# Lucid Dreaming > Attaining Lucidity > Meditation >  >  Meditation and mindfulness drastically lengthen your life

## FryingMan

…and I don't mean in the dates on the epitaph (although living with drastically reduced stress probably does in fact extend life in calendar years).  I mean, why does time pass so sloooowly as a child, and zip by in the blink of an eye as an adult?    I believe it's all due to *paying attention*.   As a child, we haven't learned to tune out life, people, and the world, but as an adult we gradually over the years install more and more filters and focus on fewer and fewer things.  Like in the Adam Sandler movie "Click" where he eventually fast forwards over his entire life, and he learns a powerful lesson about the beauty and preciousness of appreciating each and every "now."  

That's the wonderful thing about mindfulness and meditation, learning to focus on each "now" and experiencing it fully.   Also, that's the beauty of dream recall, so many funny/interesting/bizarre/ moments we live through every single night, and most people just forget it all, what a tragedy!

----------


## mimihigurashi

I must say, that's very true. I noticed that during days when I remained mindful the majority of the time, those days felt _really_ long. In the evening, I could not believe only a day had passed, it felt like a few, due to being present. Life does fly by most people, because somewhat ironically, they're too lost in it to notice it.

----------


## JustASimpleGuy

> Also, that's the beauty of dream recall, so many funny/interesting/bizarre/ moments we live through every single night, and most people just forget it all, what a tragedy!



Hahah, yes! I went fishing last night on a lake in the Adirondacks on a warm and sunny summer day. Caught a large mouth bass too!

----------


## kaylen

As adults we live very habitually,in thought and action,this makes time go by fast,the more new things we think and do the longer and slower our lives seem. Also the more we break up our routines the more we remember,which also makes life seem longer,someone who does and thinks the same thing every day will have hardly any memories which makes that persons life very short no matter the age,,,

----------


## JustASimpleGuy

I think it's also how much of the Now we perceive and are aware of, as opposed to being caught up in thoughts and emotions of things that have passed and things yet to come, and of how things should or shouldn't be as opposed to how things just are. 

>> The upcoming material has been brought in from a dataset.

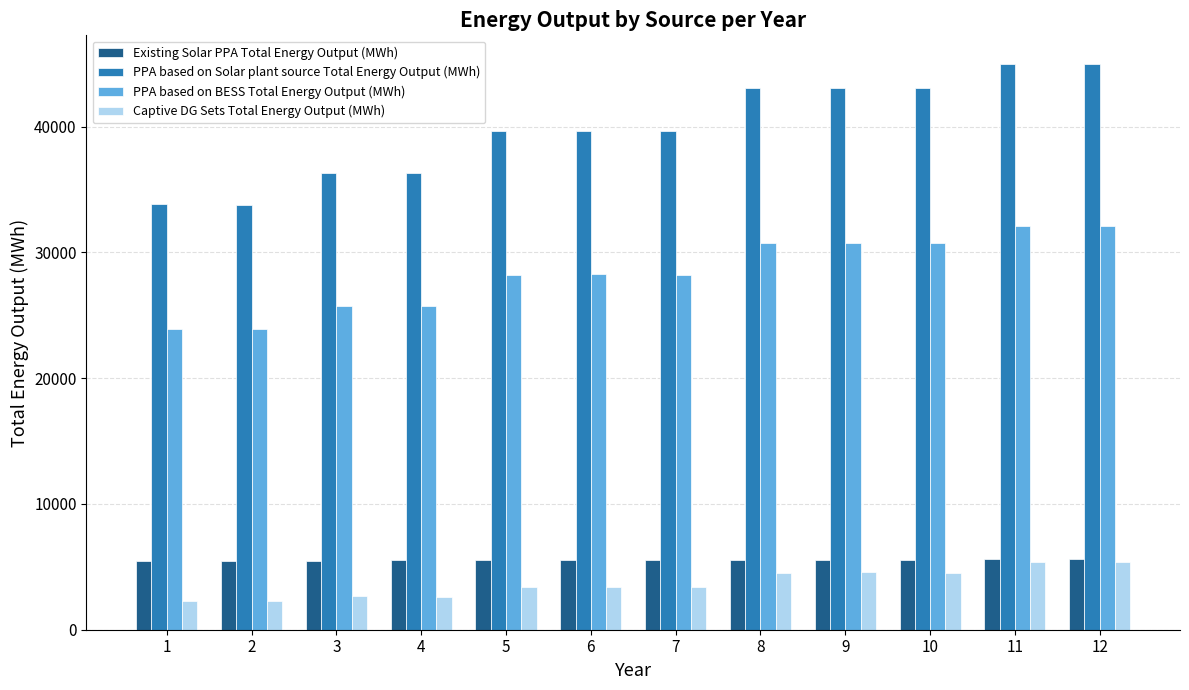

What is the minimum value for PPA based on BESS Total Energy Output (MWh)?

23903.2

Awareness is a somewhat limited capacity, and the less one trains awareness the less capacity one is capable of utilizing. So having awareness swimming around in places other than the Now certainly detracts from the rich experience life has to offer.

----------


## StephL

I was looking forward to statistics which show that meditation actually prolongs the epitaph lifespan - pretty sure it can do that.
But great topic you bring here instead, FM - I need to get it up again.

----------


## JustASimpleGuy

> I was looking forward to statistics which show that meditation actually prolongs the epitaph lifespan - pretty sure it can do that.
> But great topic you bring here instead, FM - I need to get it up again.



I don't have statistics and I'm not sure there's been a proper long-term scientific study to prove it. But if one considers the negative health effects of stress (look up epigenetics) combined with the ability of meditation to greatly reduce negative affective reaction to stress, one can reasonable draw a conclusion meditation can prolong one's life.

----------


## TravisE

I never thought of it that way. I've always simply assumed that for some reason we just perceive longer spans of time relative to the length of our current lifetime, so that a year, for instance, feels shorter as we've lived more year-long units. Or something like that. I should continue practicing this stuff, since this time-constantly-speeding-up thing gets a bit scary sometimes!





> Also, that's the beauty of dream recall, so many funny/interesting/bizarre/ moments we live through every single night, and most people just forget it all, what a tragedy!



Indeed. Dreams are sort of like a TV where there's always something good on every channel, without the commercial crap. HD? Hah, get with the times, we're talking better-than-VR here. All for free while you're getting rested!

----------


## Zoth

> I was looking forward to statistics which show that meditation actually prolongs the epitaph lifespan - pretty sure it can do that.
> But great topic you bring here instead, FM - I need to get it up again.



I believe such claims come mostly from this study, related to the maintenance of telomere length.
Still, it's like you said: judging from the effects of stress on our overall health, a practice like meditation/mindfulness, which has such big impact on areas of the brain like the amygdala (shown to have reduced grey matter in the brains of expert meditators) or even in the levels of cortisol, it's pretty much a given that it would have this sort of positive impact on the long-term ^^

----------